2nd February 1996 at 00:00
Lucia Raimbault reviews a selection of books on kings and historic sites

WHAT'S LEFT OF HENRY VIII. By Deborah Jaffe. Dial House Pounds 9.99 . - 0 7110 2304 2.

The new "What's Left of" series examines the life and impact of Henry VIII, Brunel and Nelson. By looking at the houses they lived in, structures they built and clothes they wore, it is possible to trace the way in which their influence and ideas still live on. Deborah Jaffe manages to encapsulate Henry VIII's political, religious and social ideals and beliefs. Opening with a chronology of events during Henry VIII's reign, a potted history of his wives and the influential characters in his life, this is a valuable history handbook. Best of all it provides a comprehensive listing of Tudor castles and museums around Britain, giving telephone numbers and opening times. A useful accompaniment for family outings.

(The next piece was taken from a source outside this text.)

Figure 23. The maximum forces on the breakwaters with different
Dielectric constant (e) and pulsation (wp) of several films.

ENGLISH HERITAGE SERIES: HOUSESTEADS. By James Crow. - 0 7134 6085 7. DOVER CASTLE. By Jonathan Coad .- 0 7134 7289 8. Pounds 14.99 each

This new archaelogical series has been jointly conceived by English Heritage and Batsford. By utilizing their expertise, different leading archaeologists bring the past to life by examining historical sites, excavasions and maps. Other titles in the series cover Britain in Prehistoric, Roman, Post-Roman, Medieval and later times. By using previously unpublished and rare archive material, James Crow gives an informative view of how, when, where and why the celebrated fort of Housesteads was built. While Jonathan Coad looks at the politics behind the building of the most powerful fortress in Western Europe. Both books are well illustrated incorporating colour plates and site plans.

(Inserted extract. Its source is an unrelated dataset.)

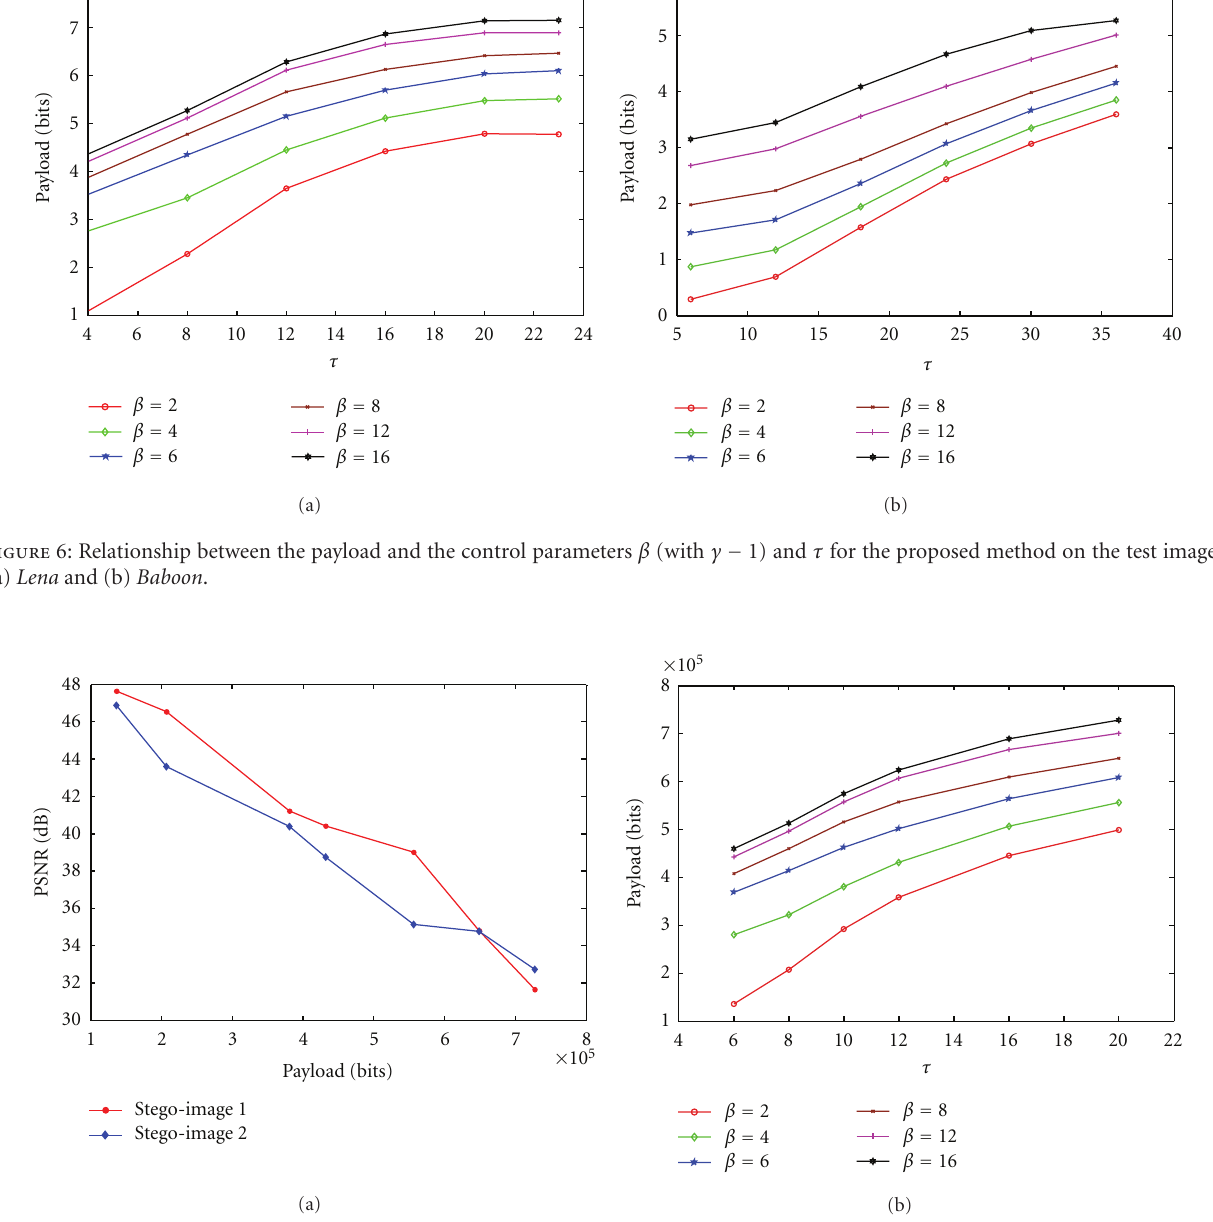
Figure 7: Simulations of the image Ti ff any. (a) Tradeo ff between PSNR and payload and (b) the relationship between the payload and the parameters β (with γ − 1) and τ .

HISTORIC SCOTLAND: FORTRESS SCOTLAND AND THE JACOBITES. By Chris Tabraham and Doreen Grove Batsford Pounds 14.99. - 0 7134 7484 X.

This new series concentrates on Scottish history. Various leading historians, examine Scottish archaeological and architectural monuments. Chris Tabraham and Doreen Grove look at the 100 years between 1650 and 1750, one of the most turbulent periods in Scottish history, incorporating the rise and fall of the Jacobites.

They look in detail at the military remains of forts and barracks, as well as giving an insight into garrison life. The book is full of maps, architectural plans and colour plates.

LITERARY TOUR OF IRELAND. By Elizabeth Healy. Wolfhound Press Pounds 24. 99. - 0 86327 446 3.

A delightful literary amble around Ireland. Intended as a practical travel guide, although it is worth noting that it is not a handy portable pocket size. It provides a series of tours that can be followed from the series of four Ordanance Survey Quarter Inch holiday maps of Ireland. The reader strolls through the towns and countryside meeting legends, myths poets and novelists, until reaching Dublin and the streets of Wilde, Shaw, Swift, O'Casey, Joyce and Beckett. For those interested in Irish literature, this is a fascinating and imaginative book.

THE TOWNS OF ROMAN BRITAIN. Second Edition. By John Wacher Batsford Pounds 45. - 0 7134 7319 3.

Substantially rewritten and reillustrated it takes into account new excavations and interpretations, since the first edition twenty years ago. John Wacher examines the influence the Romans had on Britain. The first part of the book concentrates on origin, development, public and private buildings, and the fall of the Roman towns. Wacher puts forward different theories as to the demise of the towns, such as disease and faminine and he centres his research around the large towns and cities of Britain.